Aid and food distribution operations in northern Ethiopia are about “to grind to a halt” amid ongoing fighting, bloodshed and a lack of funding that is making humanitarian access impossible, the UN World Food Programme, WFP, said on Friday.
Escalating clashes in Tigray have meant that no WFP aid convoys have been able to reach the regional capital, Mekelle, since 14 December.
Warehouses are bare
More worrying still, stocks of nutritionally fortified food to treat malnourished women and children have now been exhausted and the last of WFP’s cereals, pulses and oil, will be distributed this week.
“Because of fighting, food distributions are at an all-time low,” said WFP spokesperson, Tomson Phiri in Geneva. “WFP aid workers on the ground tell me that warehouses are completely empty…in my experience that’s a very dire sign, it almost never happens.”
“We’re now having to choose who goes hungry to prevent another from starving,” said Michael Dunford, WFP’s Regional Director for Eastern Africa. “We need immediate guarantees from all parties to the conflict for safe and secure humanitarian corridors, via all routes, across northern Ethiopia.
Humanitarian supplies are simply not flowing at the pace and scale needed, WFP’s Mr. Dunford warned, meaning that the agency has only reached 20 per cent of those it wanted to in its latest distribution round in Tigray. “We’re on the edge of a humanitarian disaster,” he said.
The development follows numerous airstrikes in Tigray since the year began, which the UN rights office, OHCHR, said had killed at least 108 civilians since the year began, and injured 75 others, allegedly the result of Ethiopian air force operations.
Issuing an alert in Geneva, OHCHR spokesperson Liz Throssell, condemned “multiple, deeply disturbing reports” of civilian casualties and the destruction of civilian infrastructure.
Targets have included camps for displaced people and refugees, a training college and a private minibus travelling from Adiet to Axum city, close to the Eritrean border.
A communal flour mill also became a target of a suspected drone strike on Monday 10 January, when 17 civilians were reportedly killed and 21 injured – most of them women – as they gathered to grind their grain.
But the deadliest strike so far has been on Dedebit camp on Monday 7 January, which left at least 59 people dead and injured 30 others, which UN Secretary-General António Guterres said had left him “deeply saddened”.
“We call on the Ethiopian authorities and their allies to ensure the protection of civilians and civilian objects, in line with their obligations under international law.
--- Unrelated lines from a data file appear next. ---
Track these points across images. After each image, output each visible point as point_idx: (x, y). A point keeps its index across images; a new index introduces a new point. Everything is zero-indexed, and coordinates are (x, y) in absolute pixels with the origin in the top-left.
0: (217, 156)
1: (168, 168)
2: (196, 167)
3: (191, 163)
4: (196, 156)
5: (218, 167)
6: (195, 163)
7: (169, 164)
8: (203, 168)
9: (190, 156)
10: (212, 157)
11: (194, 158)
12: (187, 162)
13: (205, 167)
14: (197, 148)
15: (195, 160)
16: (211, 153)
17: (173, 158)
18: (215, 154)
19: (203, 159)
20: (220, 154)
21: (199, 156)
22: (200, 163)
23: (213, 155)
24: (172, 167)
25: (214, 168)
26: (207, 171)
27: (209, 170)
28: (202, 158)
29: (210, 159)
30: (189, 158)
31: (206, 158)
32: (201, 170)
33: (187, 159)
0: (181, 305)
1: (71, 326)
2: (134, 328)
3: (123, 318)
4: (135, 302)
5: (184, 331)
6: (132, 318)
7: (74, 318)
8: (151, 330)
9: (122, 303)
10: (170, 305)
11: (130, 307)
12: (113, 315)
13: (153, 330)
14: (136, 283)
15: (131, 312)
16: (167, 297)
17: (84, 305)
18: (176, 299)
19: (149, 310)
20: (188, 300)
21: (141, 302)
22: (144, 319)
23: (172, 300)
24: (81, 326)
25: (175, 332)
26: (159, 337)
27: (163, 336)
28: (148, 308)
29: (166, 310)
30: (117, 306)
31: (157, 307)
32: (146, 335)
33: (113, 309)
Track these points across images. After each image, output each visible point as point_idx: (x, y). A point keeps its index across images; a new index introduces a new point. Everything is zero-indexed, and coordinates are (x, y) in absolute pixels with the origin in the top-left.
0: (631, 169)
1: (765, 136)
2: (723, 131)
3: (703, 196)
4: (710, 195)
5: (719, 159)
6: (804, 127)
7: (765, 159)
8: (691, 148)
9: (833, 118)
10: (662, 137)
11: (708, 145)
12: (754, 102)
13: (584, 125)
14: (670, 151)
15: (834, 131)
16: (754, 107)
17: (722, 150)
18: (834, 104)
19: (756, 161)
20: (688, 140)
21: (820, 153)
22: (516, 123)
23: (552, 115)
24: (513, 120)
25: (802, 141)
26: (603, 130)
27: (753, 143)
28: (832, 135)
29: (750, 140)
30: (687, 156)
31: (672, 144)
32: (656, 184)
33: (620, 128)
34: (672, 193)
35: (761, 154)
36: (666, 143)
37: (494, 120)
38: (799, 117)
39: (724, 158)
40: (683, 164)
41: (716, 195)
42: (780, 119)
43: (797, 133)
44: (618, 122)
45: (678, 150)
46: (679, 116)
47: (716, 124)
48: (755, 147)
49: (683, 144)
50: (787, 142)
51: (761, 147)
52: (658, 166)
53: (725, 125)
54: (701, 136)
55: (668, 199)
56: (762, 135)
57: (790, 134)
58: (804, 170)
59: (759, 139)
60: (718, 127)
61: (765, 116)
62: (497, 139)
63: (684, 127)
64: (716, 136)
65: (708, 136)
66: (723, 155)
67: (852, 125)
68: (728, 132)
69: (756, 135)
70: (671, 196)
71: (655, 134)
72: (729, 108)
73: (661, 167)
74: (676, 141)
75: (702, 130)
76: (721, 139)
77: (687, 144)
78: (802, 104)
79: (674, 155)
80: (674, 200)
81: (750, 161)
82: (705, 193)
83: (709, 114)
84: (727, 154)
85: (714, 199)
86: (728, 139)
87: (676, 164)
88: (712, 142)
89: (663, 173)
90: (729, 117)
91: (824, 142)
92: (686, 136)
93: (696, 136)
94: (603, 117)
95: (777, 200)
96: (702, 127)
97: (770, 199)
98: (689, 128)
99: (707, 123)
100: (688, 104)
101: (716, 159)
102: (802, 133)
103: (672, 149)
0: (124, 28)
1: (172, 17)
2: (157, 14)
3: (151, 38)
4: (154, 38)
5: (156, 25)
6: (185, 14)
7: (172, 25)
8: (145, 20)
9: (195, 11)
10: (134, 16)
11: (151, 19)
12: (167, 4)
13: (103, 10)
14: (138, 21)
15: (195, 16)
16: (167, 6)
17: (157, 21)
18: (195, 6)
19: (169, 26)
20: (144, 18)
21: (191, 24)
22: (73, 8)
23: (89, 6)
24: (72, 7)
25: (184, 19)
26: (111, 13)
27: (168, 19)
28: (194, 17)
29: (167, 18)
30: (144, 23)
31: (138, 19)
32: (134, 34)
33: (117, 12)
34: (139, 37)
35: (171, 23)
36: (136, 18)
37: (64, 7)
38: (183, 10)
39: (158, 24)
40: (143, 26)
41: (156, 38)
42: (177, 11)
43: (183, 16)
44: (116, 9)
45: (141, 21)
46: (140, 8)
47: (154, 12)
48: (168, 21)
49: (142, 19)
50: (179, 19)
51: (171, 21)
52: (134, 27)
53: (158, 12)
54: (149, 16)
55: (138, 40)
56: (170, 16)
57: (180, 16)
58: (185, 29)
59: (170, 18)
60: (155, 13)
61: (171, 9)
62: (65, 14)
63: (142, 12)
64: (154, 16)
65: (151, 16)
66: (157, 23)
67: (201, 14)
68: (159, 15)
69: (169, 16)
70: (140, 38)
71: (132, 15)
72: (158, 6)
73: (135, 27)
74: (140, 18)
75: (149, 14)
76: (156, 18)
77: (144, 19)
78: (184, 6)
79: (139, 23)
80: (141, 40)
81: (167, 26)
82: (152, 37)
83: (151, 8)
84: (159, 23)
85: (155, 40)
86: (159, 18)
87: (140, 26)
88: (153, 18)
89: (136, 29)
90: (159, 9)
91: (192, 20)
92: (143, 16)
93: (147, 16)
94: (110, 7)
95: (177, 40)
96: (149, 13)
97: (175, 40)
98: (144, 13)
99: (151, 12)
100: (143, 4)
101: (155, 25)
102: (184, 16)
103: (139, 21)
Any attack, including airstrikes should fully respect the principles of distinction, proportionality and precautions in attack,” Ms. Throssell told journalists in Geneva.
“In particular, parties to the conflict must take all feasible measures to verify that targets are indeed military objectives and suspend an attack if it becomes apparent that the target is not a military objective or that the attack would be disproportionate. Failure to respect the principles of distinction and proportionality could amount to war crimes.”
Chronic cash shortages
More than a year into the conflict in northern Ethiopia, an estimated 9.4 million people require humanitarian food assistance. This is an increase of 2.7 million from four months ago, “the highest number yet”, WFP said in a statement.
The UN agency plans to reach 2.1 million people with food assistance in Tigray, along with 650,000 in the neighbouring region of Amhara and 534,000 in Afar region.
Food running out
Next month, WFP also warned that it will likely run out of food and nutrition supplies for millions “across all of Ethiopia”, owing to an unprecedented lack of funding.
It is calling for an additional $337 million to deliver its emergency food assistance response in northern Ethiopia and $170 million to reach those affected by severe drought in Somali region over the next six months.